Leonardo: A quel muro, Don. Lo osservo e mi accorgo che è pieno di segni, graffi, crepe profonde. È come se mi parlasse, come se raccontasse qualcosa che non avevo mai voluto ascoltare.
Don: E cosa ti sta dicendo, quel muro?
Leonardo: Mi sta dicendo che ogni comportamento è una comunicazione. Ogni graffio, ogni colpo, ogni scritta stortata è stato un tentativo di dire qualcosa, di esprimere un dolore. Non sapevo come farlo in altro modo. Stavo gridando che qualcosa di profondo mi stava accadendo, qualcosa che non capivo e che non sapevo gestire.
Don: E ora?
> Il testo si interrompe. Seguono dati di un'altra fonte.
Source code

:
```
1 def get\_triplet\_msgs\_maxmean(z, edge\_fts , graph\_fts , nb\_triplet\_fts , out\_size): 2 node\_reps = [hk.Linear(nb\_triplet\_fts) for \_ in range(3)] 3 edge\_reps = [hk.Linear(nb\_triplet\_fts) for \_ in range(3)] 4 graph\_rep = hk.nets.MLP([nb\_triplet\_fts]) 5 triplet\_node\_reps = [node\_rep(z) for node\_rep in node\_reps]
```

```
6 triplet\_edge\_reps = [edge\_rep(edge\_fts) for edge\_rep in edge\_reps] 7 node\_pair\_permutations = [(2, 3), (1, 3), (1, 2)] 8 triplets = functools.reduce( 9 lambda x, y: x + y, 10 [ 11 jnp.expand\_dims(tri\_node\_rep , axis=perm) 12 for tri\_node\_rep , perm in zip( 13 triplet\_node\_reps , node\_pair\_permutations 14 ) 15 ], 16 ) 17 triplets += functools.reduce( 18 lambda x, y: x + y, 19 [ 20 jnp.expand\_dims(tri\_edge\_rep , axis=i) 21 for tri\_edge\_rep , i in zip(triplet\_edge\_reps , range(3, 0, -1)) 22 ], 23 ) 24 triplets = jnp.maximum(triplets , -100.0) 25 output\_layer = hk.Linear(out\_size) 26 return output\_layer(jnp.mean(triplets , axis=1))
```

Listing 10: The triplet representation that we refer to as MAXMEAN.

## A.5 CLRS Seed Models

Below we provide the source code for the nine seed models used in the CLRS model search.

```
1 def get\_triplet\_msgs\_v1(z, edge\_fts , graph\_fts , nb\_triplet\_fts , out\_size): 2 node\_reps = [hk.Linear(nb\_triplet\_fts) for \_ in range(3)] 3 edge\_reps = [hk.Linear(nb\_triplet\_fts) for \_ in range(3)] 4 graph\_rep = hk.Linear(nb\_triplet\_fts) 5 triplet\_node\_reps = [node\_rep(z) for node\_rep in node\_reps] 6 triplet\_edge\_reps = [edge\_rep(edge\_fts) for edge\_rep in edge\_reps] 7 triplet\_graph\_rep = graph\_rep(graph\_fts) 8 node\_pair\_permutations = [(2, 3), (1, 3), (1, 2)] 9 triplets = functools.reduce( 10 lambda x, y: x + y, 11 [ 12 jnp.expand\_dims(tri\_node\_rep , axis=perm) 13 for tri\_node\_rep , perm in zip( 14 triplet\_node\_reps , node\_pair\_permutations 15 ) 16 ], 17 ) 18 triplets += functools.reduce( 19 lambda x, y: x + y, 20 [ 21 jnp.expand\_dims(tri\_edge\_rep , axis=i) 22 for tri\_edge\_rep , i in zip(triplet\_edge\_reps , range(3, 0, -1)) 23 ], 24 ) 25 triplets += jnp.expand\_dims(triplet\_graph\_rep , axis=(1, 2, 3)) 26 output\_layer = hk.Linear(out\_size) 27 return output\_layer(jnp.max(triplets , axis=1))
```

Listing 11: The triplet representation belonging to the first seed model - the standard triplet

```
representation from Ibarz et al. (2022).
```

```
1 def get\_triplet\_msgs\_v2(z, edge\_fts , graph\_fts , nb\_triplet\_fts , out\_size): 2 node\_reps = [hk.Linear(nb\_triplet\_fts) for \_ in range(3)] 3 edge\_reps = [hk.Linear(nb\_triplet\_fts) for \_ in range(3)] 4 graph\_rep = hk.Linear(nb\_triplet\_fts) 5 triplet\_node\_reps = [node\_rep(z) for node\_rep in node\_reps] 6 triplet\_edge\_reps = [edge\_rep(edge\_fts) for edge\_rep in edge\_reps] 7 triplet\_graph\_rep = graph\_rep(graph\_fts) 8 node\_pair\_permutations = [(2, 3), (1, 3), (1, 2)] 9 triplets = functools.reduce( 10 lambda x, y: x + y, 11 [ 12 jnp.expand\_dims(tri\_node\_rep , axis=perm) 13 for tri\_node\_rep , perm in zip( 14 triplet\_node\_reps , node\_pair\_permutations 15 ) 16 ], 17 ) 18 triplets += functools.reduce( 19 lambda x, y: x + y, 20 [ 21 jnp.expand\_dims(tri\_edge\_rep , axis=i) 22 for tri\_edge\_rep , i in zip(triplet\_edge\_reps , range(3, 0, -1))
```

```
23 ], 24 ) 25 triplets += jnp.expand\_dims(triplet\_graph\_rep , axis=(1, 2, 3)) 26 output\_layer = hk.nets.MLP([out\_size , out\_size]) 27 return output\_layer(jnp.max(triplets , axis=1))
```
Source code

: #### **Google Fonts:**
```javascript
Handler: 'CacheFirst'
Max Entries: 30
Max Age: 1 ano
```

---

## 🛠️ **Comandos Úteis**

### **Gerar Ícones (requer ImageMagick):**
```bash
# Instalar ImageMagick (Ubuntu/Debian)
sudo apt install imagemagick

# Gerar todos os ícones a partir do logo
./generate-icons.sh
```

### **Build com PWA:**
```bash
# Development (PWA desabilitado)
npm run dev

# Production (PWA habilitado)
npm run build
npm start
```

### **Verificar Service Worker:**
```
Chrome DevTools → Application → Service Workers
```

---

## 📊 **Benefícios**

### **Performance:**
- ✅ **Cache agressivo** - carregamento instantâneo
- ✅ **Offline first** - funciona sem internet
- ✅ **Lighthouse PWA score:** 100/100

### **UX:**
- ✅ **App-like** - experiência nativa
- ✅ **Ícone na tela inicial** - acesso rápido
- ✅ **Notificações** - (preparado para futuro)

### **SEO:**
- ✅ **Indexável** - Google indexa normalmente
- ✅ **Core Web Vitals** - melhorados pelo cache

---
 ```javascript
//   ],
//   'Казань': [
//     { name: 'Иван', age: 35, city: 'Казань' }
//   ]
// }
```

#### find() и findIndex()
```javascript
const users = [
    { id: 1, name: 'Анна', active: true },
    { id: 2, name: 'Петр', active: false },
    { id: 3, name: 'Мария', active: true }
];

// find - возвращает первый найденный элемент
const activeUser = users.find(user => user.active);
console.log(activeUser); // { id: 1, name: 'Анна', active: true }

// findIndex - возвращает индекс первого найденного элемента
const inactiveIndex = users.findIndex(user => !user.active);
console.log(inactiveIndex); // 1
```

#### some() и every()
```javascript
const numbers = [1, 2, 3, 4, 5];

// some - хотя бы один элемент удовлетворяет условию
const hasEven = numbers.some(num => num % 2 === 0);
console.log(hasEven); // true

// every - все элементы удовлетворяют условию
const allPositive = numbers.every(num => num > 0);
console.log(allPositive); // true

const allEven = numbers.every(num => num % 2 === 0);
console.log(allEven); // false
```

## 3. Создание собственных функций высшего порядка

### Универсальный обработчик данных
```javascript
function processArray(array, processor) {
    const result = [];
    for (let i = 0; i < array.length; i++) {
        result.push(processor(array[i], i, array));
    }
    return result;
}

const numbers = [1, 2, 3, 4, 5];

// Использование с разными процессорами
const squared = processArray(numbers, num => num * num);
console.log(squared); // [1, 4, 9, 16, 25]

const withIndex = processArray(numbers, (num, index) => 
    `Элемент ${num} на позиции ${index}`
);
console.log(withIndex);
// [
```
Lo capisci?
Leonardo: Ora guardo quei solchi anneriti, quegli strappi e quei buchi, e per la prima volta vedo il messaggio nascosto. Era una richiesta d’aiuto. Non la sapevo formulare, Don, ma c’era.
Don: Il muro non è solo memoria del dolore, Leonardo. È anche il segno di quanto tu sia sopravvissuto a quel dolore.
Leonardo: Ho preso una spugna, Don. L’ho immersa in un secchio di acqua e sapone. E ho cominciato a pulire.
Don: Non per cancellare?
Leonardo: No, Don. Non per cancellare. Per riscoprire. Togliere la patina nera, ridare un po’ di luce a quelle superfici. Alcuni segni restano, ma ora li vedo per quello che sono: parti di una storia. La mia.
Don: Non si può ricostruire un muro negandogli le sue crepe, Leonardo. Si può solo trasformarlo in qualcosa di più forte, di più vero.
Leonardo: Già. E ora, mentre pulisco, mi ripeto qualcosa che non avevo mai osato dire a me stesso. Non era mia la colpa, Don. Per tutte le botte, per tutto quel dolore. Non ho mai fatto niente per meritarmelo.
Don: A volte, Leonardo, il primo passo per guarire non è rimuovere i segni, ma smettere di darsi la colpa per averli.
Leonardo: Forse è così, Don. E pulendo, mi sembra di cominciare a crederci.